Start of DATASET RECORDS

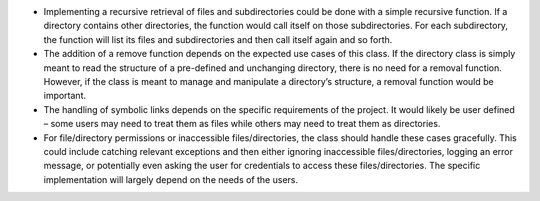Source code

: -  Implementing a recursive retrieval of files and subdirectories could
   be done with a simple recursive function. If a directory contains
   other directories, the function would call itself on those
   subdirectories. For each subdirectory, the function will list its
   files and subdirectories and then call itself again and so forth.
-  The addition of a remove function depends on the expected use cases
   of this class. If the directory class is simply meant to read the
   structure of a pre-defined and unchanging directory, there is no need
   for a removal function. However, if the class is meant to manage and
   manipulate a directory’s structure, a removal function would be
   important.
-  The handling of symbolic links depends on the specific requirements
   of the project. It would likely be user defined – some users may need
   to treat them as files while others may need to treat them as
   directories.
-  For file/directory permissions or inaccessible files/directories, the
   class should handle these cases gracefully. This could include
   catching relevant exceptions and then either ignoring inaccessible
   files/directories, logging an error message, or potentially even
   asking the user for credentials to access these files/directories.
   The specific implementation will largely depend on the needs of the
   users.
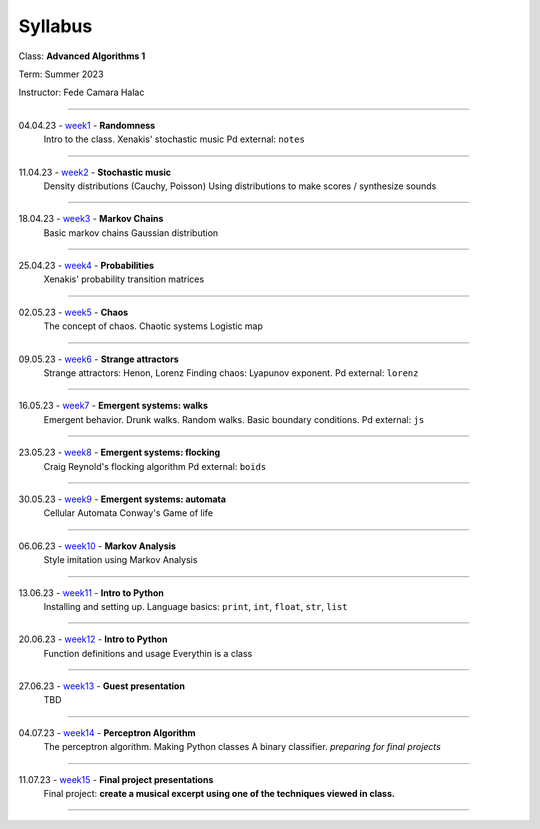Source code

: ========
Syllabus
========

Class: **Advanced Algorithms 1**

Term: Summer 2023

Instructor: Fede Camara Halac

----

04.04.23 - `week1 <./syllabus.html>`_ - **Randomness**
    Intro to the class.
    Xenakis' stochastic music
    Pd external: ``notes``

----

11.04.23 - `week2 <./syllabus.html>`_ - **Stochastic music**
    Density distributions (Cauchy, Poisson) 
    Using distributions to make scores / synthesize sounds

----

18.04.23 - `week3 <./syllabus.html>`_ - **Markov Chains**
    Basic markov chains
    Gaussian distribution

----

25.04.23 - `week4 <./syllabus.html>`_ - **Probabilities**
    Xenakis' probability transition matrices

----

02.05.23 - `week5 <./syllabus.html>`_ - **Chaos**
    The concept of chaos. Chaotic systems
    Logistic map

----

09.05.23 - `week6 <./syllabus.html>`_ - **Strange attractors**
    Strange attractors: Henon, Lorenz
    Finding chaos: Lyapunov exponent.
    Pd external: ``lorenz``

----

16.05.23 - `week7 <./syllabus.html>`_ - **Emergent systems: walks**
    Emergent behavior.
    Drunk walks. Random walks.
    Basic boundary conditions.
    Pd external: ``js``

----

23.05.23 - `week8 <./syllabus.html>`_ - **Emergent systems: flocking**
    Craig Reynold's flocking algorithm
    Pd external: ``boids``

----

30.05.23 - `week9 <./syllabus.html>`_ - **Emergent systems: automata**
    Cellular Automata
    Conway's Game of life

----

06.06.23 - `week10 <./syllabus.html>`_ - **Markov Analysis**
    Style imitation using Markov Analysis

----

13.06.23 - `week11 <./syllabus.html>`_ - **Intro to Python**
    Installing and setting up.
    Language basics: ``print``, ``int``, ``float``, ``str``, ``list``

----

20.06.23 - `week12 <./syllabus.html>`_ - **Intro to Python**
    Function definitions and usage
    Everythin is a class

----

27.06.23 - `week13 <./syllabus.html>`_ - **Guest presentation**
    TBD

----

04.07.23 - `week14 <./syllabus.html>`_ - **Perceptron Algorithm**
    The perceptron algorithm.
    Making Python classes
    A binary classifier.
    *preparing for final projects*

----

11.07.23 - `week15 <./syllabus.html>`_ - **Final project presentations**
    Final project: **create a musical excerpt using one of the techniques viewed in class.**

----
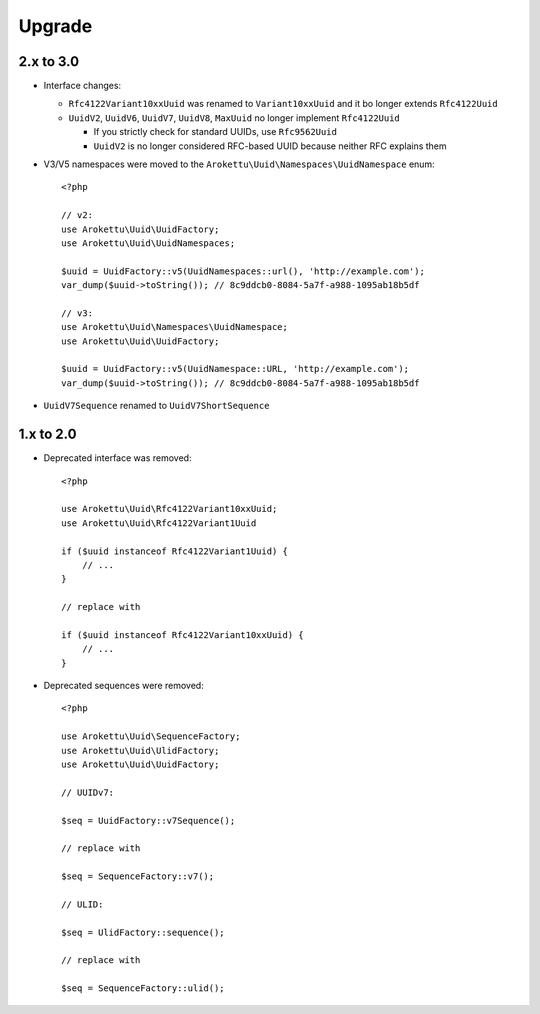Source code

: Upgrade
#######

.. highlight:: php

2.x to 3.0
==========

* Interface changes:

  * ``Rfc4122Variant10xxUuid`` was renamed to ``Variant10xxUuid`` and it bo longer extends ``Rfc4122Uuid``
  * ``UuidV2``, ``UuidV6``, ``UuidV7``, ``UuidV8``, ``MaxUuid`` no longer implement ``Rfc4122Uuid``

    * If you strictly check for standard UUIDs, use ``Rfc9562Uuid``
    * ``UuidV2`` is no longer considered RFC-based UUID because neither RFC explains them
* V3/V5 namespaces were moved to the ``Arokettu\Uuid\Namespaces\UuidNamespace`` enum::

    <?php

    // v2:
    use Arokettu\Uuid\UuidFactory;
    use Arokettu\Uuid\UuidNamespaces;

    $uuid = UuidFactory::v5(UuidNamespaces::url(), 'http://example.com');
    var_dump($uuid->toString()); // 8c9ddcb0-8084-5a7f-a988-1095ab18b5df

    // v3:
    use Arokettu\Uuid\Namespaces\UuidNamespace;
    use Arokettu\Uuid\UuidFactory;

    $uuid = UuidFactory::v5(UuidNamespace::URL, 'http://example.com');
    var_dump($uuid->toString()); // 8c9ddcb0-8084-5a7f-a988-1095ab18b5df

* ``UuidV7Sequence`` renamed to ``UuidV7ShortSequence``

1.x to 2.0
==========

* Deprecated interface was removed::

    <?php

    use Arokettu\Uuid\Rfc4122Variant10xxUuid;
    use Arokettu\Uuid\Rfc4122Variant1Uuid

    if ($uuid instanceof Rfc4122Variant1Uuid) {
        // ...
    }

    // replace with

    if ($uuid instanceof Rfc4122Variant10xxUuid) {
        // ...
    }

* Deprecated sequences were removed::

    <?php

    use Arokettu\Uuid\SequenceFactory;
    use Arokettu\Uuid\UlidFactory;
    use Arokettu\Uuid\UuidFactory;

    // UUIDv7:

    $seq = UuidFactory::v7Sequence();

    // replace with

    $seq = SequenceFactory::v7();

    // ULID:

    $seq = UlidFactory::sequence();

    // replace with

    $seq = SequenceFactory::ulid();

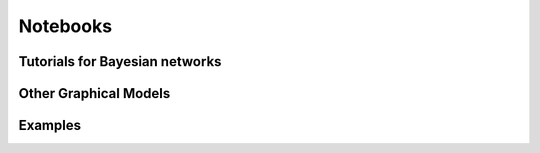 Notebooks 
==========

Tutorials for Bayesian networks
-------------------------------

.. nbgallery::
    :glob:

    notebooks/*utorial*

Other Graphical Models
----------------------

.. nbgallery::
    :glob:

    notebooks/*Models*

Examples
---------

.. nbgallery::
    :glob:

    notebooks/*Examples*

End of DATASET RECORDS

* _DIRECTIONS_: Please go line by line through the records above, copying each one that holds the string "attractors".

* _SOLUTION TO THIS EXERCISE_:
09.05.23 - `week6 <./syllabus.html>`_ - **Strange attractors**
    Strange attractors: Henon, Lorenz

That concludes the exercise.